Nihayetinde dünya çapında hisse senetli şirketlerin piyasa değeri, 2007 ile 2008 arasında, tek bir yılda 30 trilyon dolarlık erimenin ardından, bugün yeniden şaşırtıcı bir hızla büyümektedir. 2016'dan 2017'ye yine tek bir yılda borsadaki şirketlerin piyasa değeri 14 trilyon dolar artmıştır. (Dünya Bankası) Hatta, Bloomberg'in hesaplamasına göre 100 trilyon dolara yaklaşmıştır (yani 34 trilyon dolar artmıştır). Goldman Sachs uluslararası analisti Christian Mueller-Glissmann, bu durum üzerine yaptığı yorumda; “hisseler, tahviller ve kredilerin değerlenme oranlarının 1900'den bu yana en yüksek düzeye ulaştığını” belirterek bu durumun sürdürülebilir olmadığını, borsalarda yeniden bir düşüşün beklenmesi gerektiğini, olası iki senaryonun “yavaş acı” veya “hızlı acı” olduğunu belirtmiştir.1


Bu yorum bize de gerçekçi gelmektedir, zira dünya borsalarına kayıtlı şirketlerin piyasa değerinin dünya hasılasına oranı, bugün, neredeyse 2007'deki düzeyine yaklaşmıştır. Bu oran, 1999'da %116,6 oldu, ardından 2001 mali krizi geldi. Yine, bu oran, 2007'de %114 oldu, bu kez 2008 krizi geldi. 2017 itibariyle bu oran yeniden %112.5 düzeyine ulaşmıştır.2 Dolayısıyla, bir kez daha, borsalarda, gelecekteki üretimden pay taleplerinin birikimi, gerçek üretimin iki katını aşmış durumdadır. Kütlesel ölçekte bir hayalî sermaye kıyımının arefesinde olduğumuz muhtemeldir.

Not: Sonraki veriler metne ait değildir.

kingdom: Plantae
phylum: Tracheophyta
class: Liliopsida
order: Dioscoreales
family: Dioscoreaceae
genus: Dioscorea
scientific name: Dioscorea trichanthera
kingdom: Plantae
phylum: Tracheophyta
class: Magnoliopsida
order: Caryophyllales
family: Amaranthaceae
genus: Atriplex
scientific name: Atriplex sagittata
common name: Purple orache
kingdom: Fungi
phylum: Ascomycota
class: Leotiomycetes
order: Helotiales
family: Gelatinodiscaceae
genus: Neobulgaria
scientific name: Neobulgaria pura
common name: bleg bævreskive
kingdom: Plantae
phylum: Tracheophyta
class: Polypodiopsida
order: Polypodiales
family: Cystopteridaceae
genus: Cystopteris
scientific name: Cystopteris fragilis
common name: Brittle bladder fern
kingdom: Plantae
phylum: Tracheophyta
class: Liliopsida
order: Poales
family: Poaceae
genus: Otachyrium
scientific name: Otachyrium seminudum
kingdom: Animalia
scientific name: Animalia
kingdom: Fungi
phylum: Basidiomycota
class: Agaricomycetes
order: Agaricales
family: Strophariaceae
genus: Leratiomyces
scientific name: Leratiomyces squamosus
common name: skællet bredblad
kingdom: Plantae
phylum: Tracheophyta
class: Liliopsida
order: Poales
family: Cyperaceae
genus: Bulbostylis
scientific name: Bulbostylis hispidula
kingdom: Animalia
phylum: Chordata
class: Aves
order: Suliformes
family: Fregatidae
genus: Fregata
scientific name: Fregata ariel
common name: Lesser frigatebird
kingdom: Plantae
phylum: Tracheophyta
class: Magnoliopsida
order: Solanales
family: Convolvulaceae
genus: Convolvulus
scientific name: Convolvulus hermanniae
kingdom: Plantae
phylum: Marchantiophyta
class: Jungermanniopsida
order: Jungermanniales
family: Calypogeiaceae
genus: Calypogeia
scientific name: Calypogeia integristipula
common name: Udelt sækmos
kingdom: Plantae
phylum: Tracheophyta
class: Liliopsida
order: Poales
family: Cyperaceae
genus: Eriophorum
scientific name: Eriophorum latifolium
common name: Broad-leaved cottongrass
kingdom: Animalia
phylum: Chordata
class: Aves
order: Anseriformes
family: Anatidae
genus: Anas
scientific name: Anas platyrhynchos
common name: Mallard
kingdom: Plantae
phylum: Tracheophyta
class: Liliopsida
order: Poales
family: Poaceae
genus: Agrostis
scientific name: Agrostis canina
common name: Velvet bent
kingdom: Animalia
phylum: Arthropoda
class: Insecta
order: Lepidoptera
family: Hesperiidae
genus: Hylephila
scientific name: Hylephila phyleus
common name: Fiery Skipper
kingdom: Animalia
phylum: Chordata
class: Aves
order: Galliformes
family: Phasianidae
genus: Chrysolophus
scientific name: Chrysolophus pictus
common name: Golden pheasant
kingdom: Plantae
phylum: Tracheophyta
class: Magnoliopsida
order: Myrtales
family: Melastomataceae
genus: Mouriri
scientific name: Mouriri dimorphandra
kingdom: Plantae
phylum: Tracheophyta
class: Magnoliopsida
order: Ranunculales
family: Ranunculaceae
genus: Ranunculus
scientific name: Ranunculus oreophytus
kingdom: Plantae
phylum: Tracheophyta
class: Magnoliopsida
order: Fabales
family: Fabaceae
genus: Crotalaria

Çin borsasında görülen düşüşler, Borsa İstanbul'da yaşanan dalgalanmalar3 böyle topyekün bir borsa krizinin ön habercileri gibidir. Böyle bir borsa krizi, 2018'dekinin tersine, uluslararası mali sermayenin ABD ve Avrupa “güvenli” limanlarına çekilmesine sebep olarak, Türkiye gibi “sıcak para” bağımlısı ülkeleri hayli zor durumda bırakacaktır.


Türkiye ekonomisini sarsmakta olan borç krizi, önümüzdeki dönemde ekonomik krize dönüşerek fabrika iflasları, ticaret durgunluğu, tarım krizi, bankalarda mali sarsıntılar biçiminde sonuçlar verecektir. Erdoğan oligarşisinin ekonomiyi bir aile şirketi gibi yönetmeye çalışması, AKP'nin üst yönetimi çevresinde oluşan ahbap çavuş kapitalizmi ağı, bu ekonomik krizi daha da ağırlaştıran, içinden çıkılmaz hale getiren sonuçlar yaratacaktır.


Hükümetini neredeyse tümüyle kapitalistlerden oluşturan Saray iktidarı, yaklaşan kriz karşısında oldukça net bir sınıfsal pozisyon almıştır. Muhalefetin de hiç olmadığı kadar antikapitalist bir pozisyon alması gereken bir döneme giriyoruz. İşçi sınıfının ve emekçi halkın yaşayacağı büyük acıyı bir mücadele kuvvetine dönüştürmeyi başarırsa, toplumsal ve siyasal muhalefetin yükselişe geçmesi son derece mümkündür.